WHAT YOU SHOULD DO
Render the records below as a JSON list of strings with one string per line. Skip blank lines and leave out the picture lines.

----- EXERCISE DATA -----

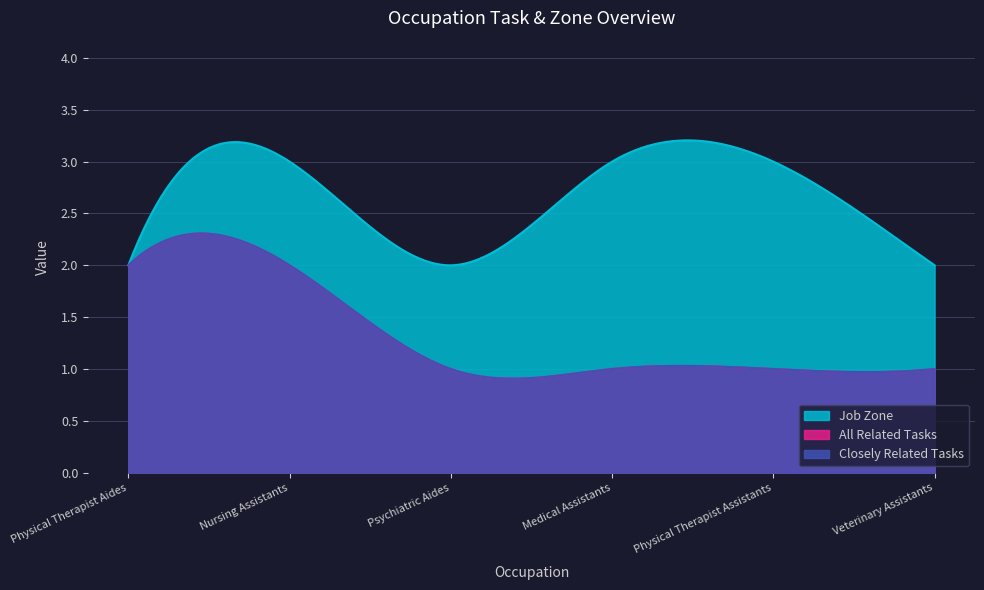

What is the value of the Job Zone point at the 1st from the left?

2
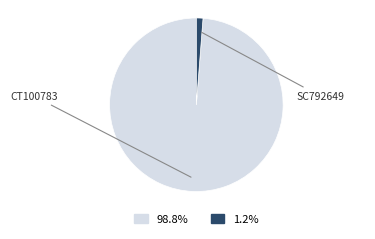

Rank the categories by value from highest to lowest.

CT100783, SC792649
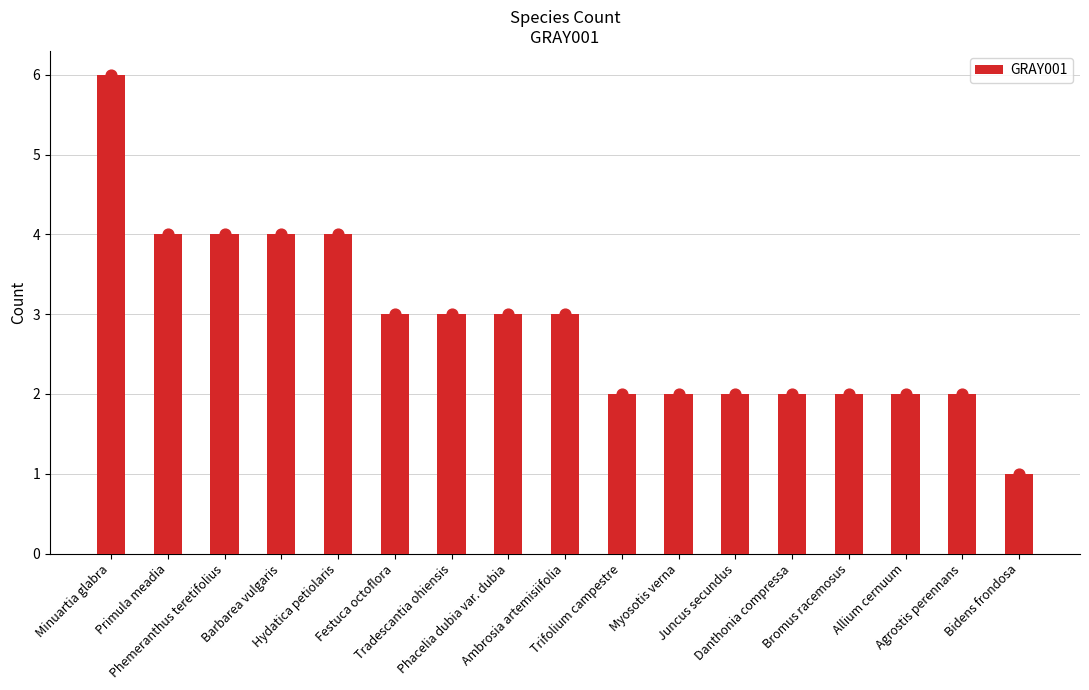

Approximately how many times larger is the value at Phacelia dubia var. dubia compared to Bromus racemosus?

1.5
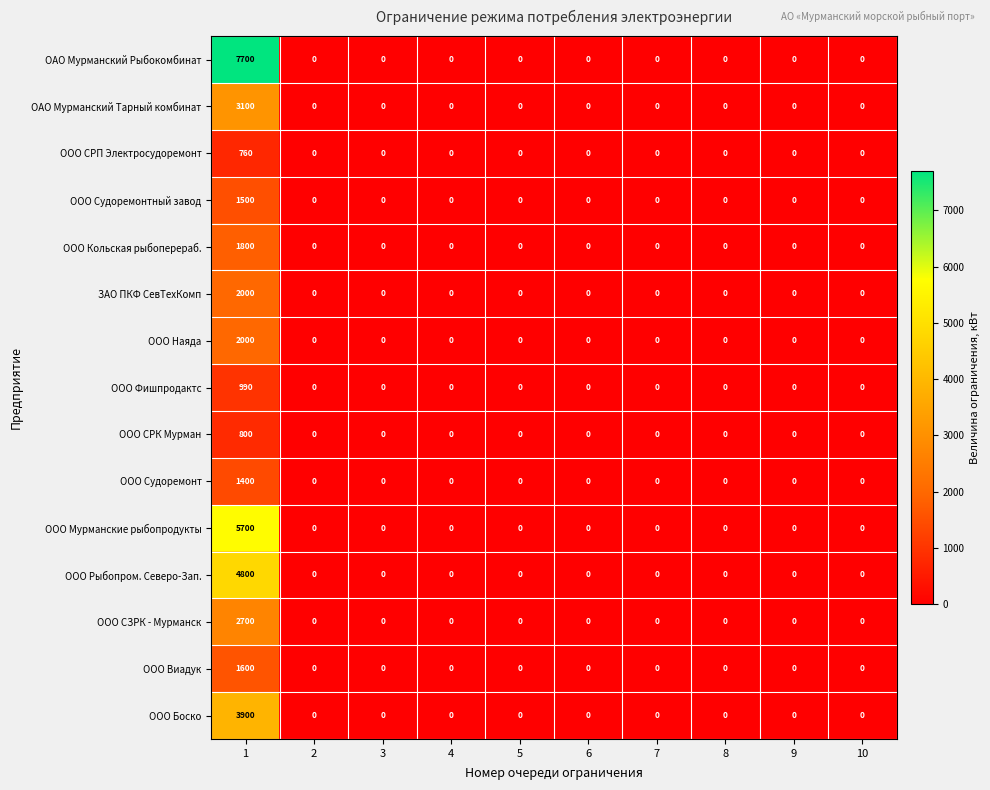

What is the sum of all ООО Фишпродактс values?

990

-----

ANSWER TO THE PROBLEM
[
  "What is the value of the Job Zone point at the 1st from the left?",
  "2",
  "Rank the categories by value from highest to lowest.",
  "CT100783, SC792649",
  "Approximately how many times larger is the value at Phacelia dubia var. dubia compared to Bromus racemosus?",
  "1.5",
  "What is the sum of all ООО Фишпродактс values?",
  "990"
]